## REQUIRED WORK
Below are lines of data; restate word for word those running from the line containing "На грани катастрофы: в школах сложилась" to the line containing "Подписаться", inclusive, and no others.

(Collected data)
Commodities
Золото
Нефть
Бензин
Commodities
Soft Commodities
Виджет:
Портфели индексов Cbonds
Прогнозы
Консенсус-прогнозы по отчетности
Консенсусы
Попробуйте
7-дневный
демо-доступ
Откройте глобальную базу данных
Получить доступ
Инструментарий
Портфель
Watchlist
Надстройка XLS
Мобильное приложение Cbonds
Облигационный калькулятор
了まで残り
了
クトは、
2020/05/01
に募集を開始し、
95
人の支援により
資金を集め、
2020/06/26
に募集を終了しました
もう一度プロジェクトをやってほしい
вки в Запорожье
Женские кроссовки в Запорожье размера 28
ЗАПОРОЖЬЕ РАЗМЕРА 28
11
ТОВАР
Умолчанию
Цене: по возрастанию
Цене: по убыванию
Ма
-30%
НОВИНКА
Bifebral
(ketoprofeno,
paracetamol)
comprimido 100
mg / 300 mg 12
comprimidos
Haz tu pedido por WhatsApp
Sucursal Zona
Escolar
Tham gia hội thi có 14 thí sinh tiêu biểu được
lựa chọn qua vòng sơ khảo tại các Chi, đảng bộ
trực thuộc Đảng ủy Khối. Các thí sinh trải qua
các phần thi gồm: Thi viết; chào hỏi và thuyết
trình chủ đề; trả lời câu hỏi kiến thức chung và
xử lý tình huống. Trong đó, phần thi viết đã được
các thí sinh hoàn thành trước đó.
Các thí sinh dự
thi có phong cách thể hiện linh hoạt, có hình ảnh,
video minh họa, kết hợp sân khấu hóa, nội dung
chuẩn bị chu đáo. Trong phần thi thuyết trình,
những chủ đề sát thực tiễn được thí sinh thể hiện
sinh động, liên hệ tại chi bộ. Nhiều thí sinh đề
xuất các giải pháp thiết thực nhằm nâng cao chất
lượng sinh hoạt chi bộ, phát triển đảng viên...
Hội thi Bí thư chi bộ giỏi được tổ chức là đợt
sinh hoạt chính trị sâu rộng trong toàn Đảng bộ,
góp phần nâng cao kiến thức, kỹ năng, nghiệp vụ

==

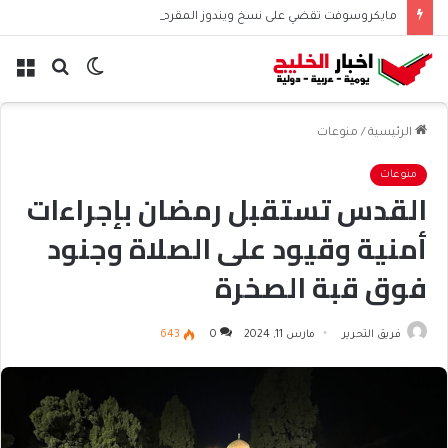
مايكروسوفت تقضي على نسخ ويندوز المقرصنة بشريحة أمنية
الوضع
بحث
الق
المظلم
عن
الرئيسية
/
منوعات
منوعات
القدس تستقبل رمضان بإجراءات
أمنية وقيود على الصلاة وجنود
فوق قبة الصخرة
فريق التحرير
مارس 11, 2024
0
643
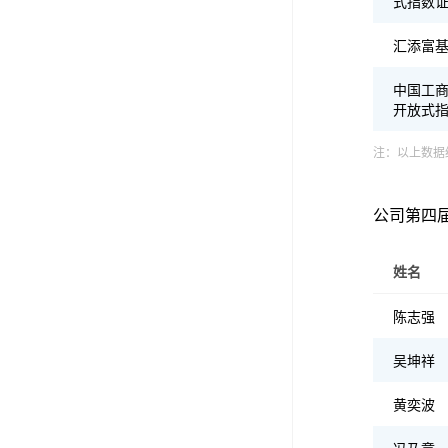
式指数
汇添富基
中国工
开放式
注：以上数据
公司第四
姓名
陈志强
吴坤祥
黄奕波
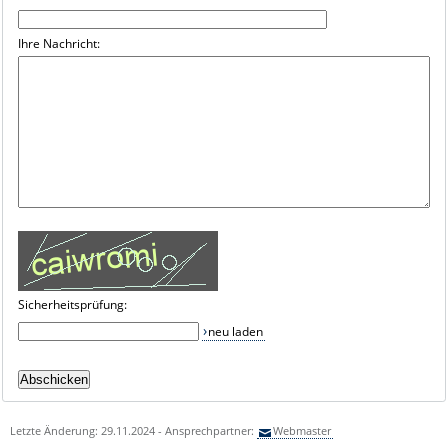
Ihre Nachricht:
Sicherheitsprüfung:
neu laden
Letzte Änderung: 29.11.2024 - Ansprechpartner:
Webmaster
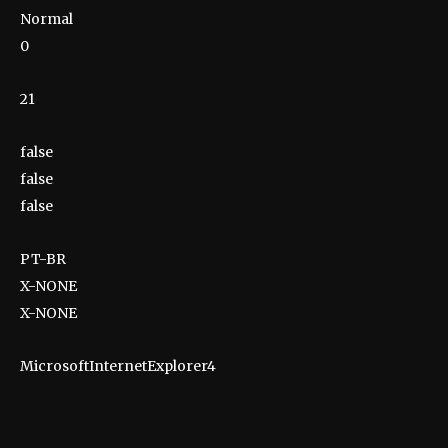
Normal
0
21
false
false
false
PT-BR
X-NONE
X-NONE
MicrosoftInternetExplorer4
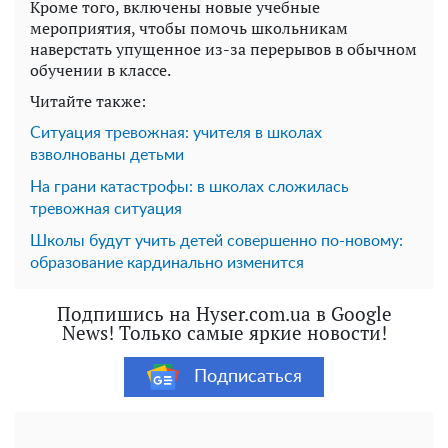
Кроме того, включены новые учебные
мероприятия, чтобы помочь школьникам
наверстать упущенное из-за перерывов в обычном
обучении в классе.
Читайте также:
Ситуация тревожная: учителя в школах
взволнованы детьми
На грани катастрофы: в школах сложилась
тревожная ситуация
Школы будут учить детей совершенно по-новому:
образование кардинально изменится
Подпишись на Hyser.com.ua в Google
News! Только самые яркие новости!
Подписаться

## RESPONSE FOR THIS EXERCISE
На грани катастрофы: в школах сложилась
тревожная ситуация
Школы будут учить детей совершенно по-новому:
образование кардинально изменится
Подпишись на Hyser.com.ua в Google
News! Только самые яркие новости!
Подписаться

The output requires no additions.